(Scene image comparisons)
□ □ □
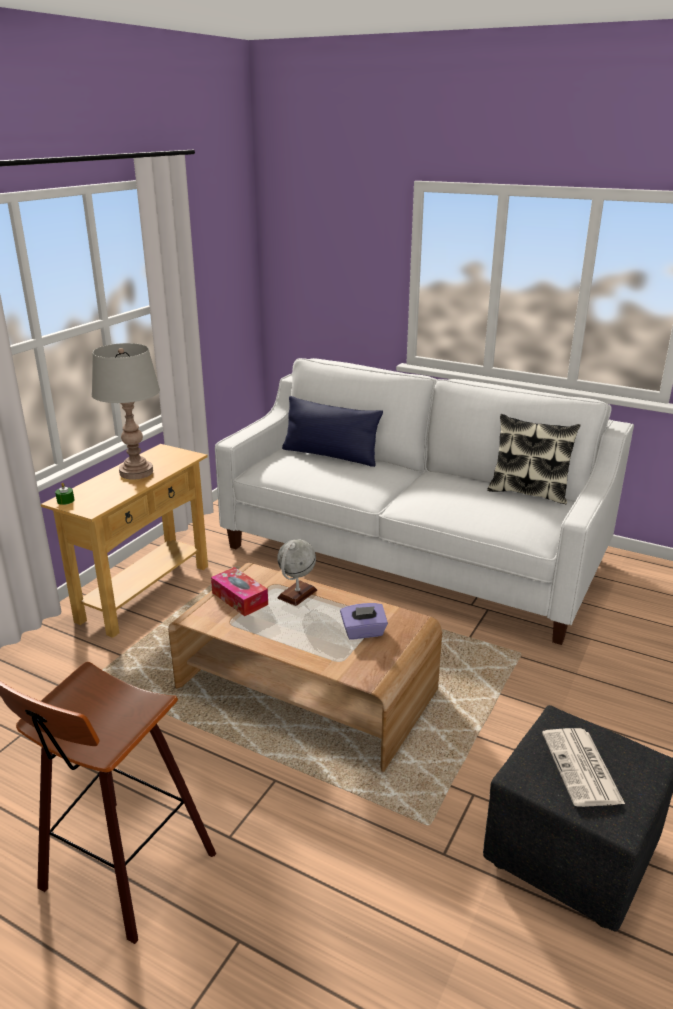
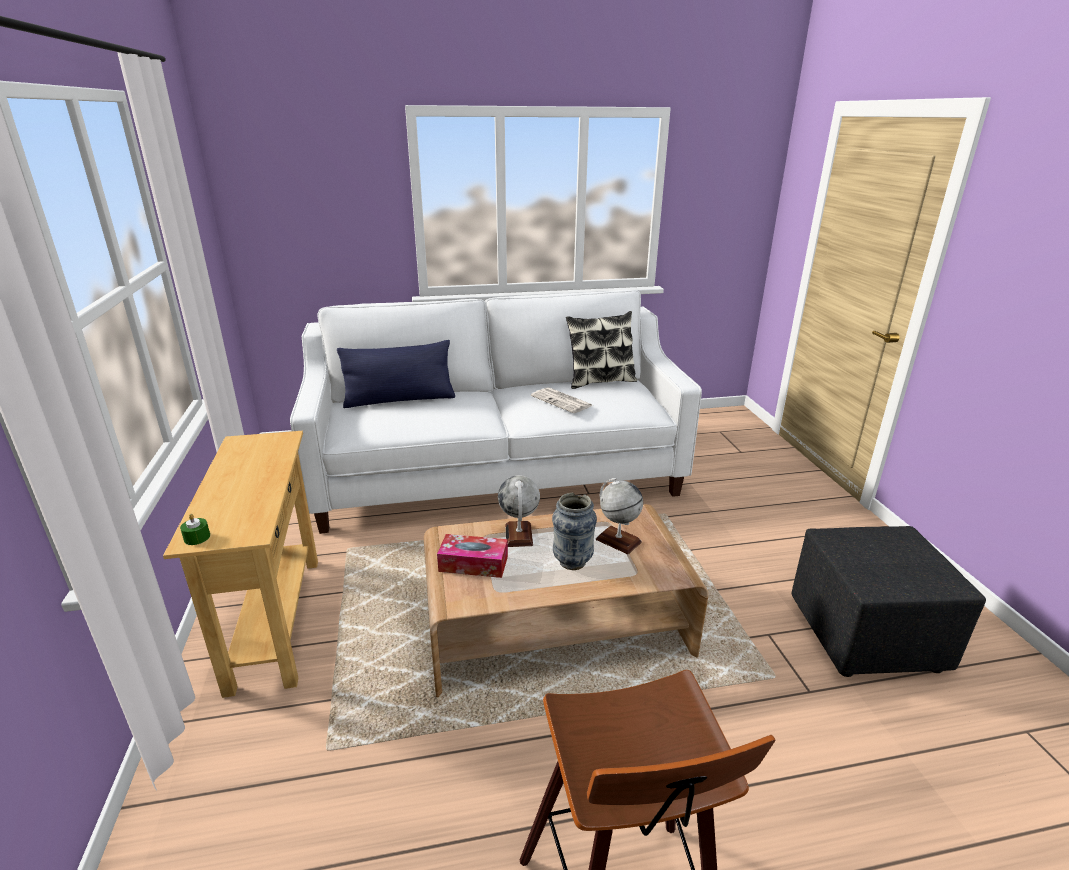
camera: 40 degrees left, 0 degrees up
grey table lamp [92,343,160,480] -> none
purple tissue box [340,603,388,639] -> globe [596,478,643,554]
newspaper [542,728,625,807] -> newspaper moved to [531,387,593,413]
none -> vase [552,493,597,570]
□ □ □
> **Exercise objective**: Filter the records down to the lines containing the word "none", and copy those.

> **Answer space**:
grey table lamp [92,343,160,480] -> none
none -> vase [552,493,597,570]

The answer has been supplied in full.